I wanted to tell Brokey to shut up! That respect is earned, not just handed out like a flyer on the street.
Who is to say that her mother deserves respect? How does she treat her daughter? Yes, one SHOULD respect their parents, but in this situation only the mother and daughter truly know how much respect is deserved.

Contents of my Purse


I thought you could learn a lot about a person simply by looking at the contents of their purse, or wallet. What you carry with you says a lot about you. Here's what was in my purse yesterday evening.....

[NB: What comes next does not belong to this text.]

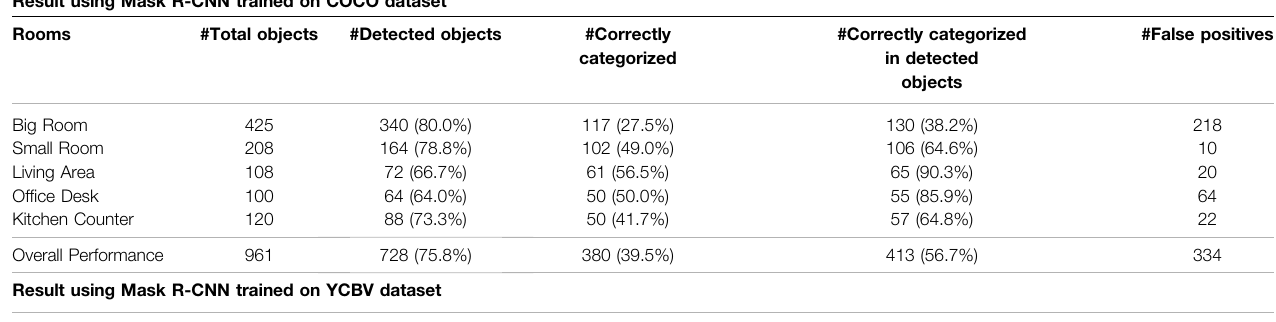
TABLE 4 | Results of the baseline trained on COCO and YCBV compared to the results of our method evaluated on ObChange and averaged per room. Result using Mask R-CNN trained on COCO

One Nestle Pure Life half full water bottle
One PalmOne Treo Smartphone
One 375ml half full bottle of Tanqueray London Dry Gin
One TTC day pass for November 21st
Two packages of caps (for cap gun)
One 250ml spray bottle of Moringa Milk body lotion
One OLD 2G Nano (I-Pod) with original white ear buds
One almost empty package of life brand tissues
One empty Mexican skull stash case
Cheat notes for work (cash prices)
Lip gloss
Receipt paper with weird ass song lyrics made up by weird guy at my job
One full size Nat Sherman Cigar
Grapefruit flavoured chap stick
One 100ml spray bottle of Vanilla flavoured body mist
Eight pens
Two wine openers
Two bobby pins
One 375ml bottle of Bailey's Irish Cream liquor
Card holder with bank card etc...
Random paper with friend's msn address
All-purpose tool (kinda like Swiss army knife)
Compact
Mascara
Two eyeliners
Three eye shadows
Seven random receipts
One TTC bus transfer for November 13th @ 5:45pm.

Thursday, October 8, 2009

How simple

While walking home from the subway station, I was reminded just how beautiful the world can be. It was lightly misting, and was perfect temperature for my light pea coat. I looked up at the trees as I walked past the mini Mirvish parkette. I noticed hints of red and gold. Hearing a car splash by, I watched a leaf drop, it hit the ground effortlessly beside an imprint of it's golden father. I drew a deep breath, inhaling my childhood Halloween memories. "I enjoy this about the world", I thought as I turned my face towards the mist. How simple the beauty of the world can be.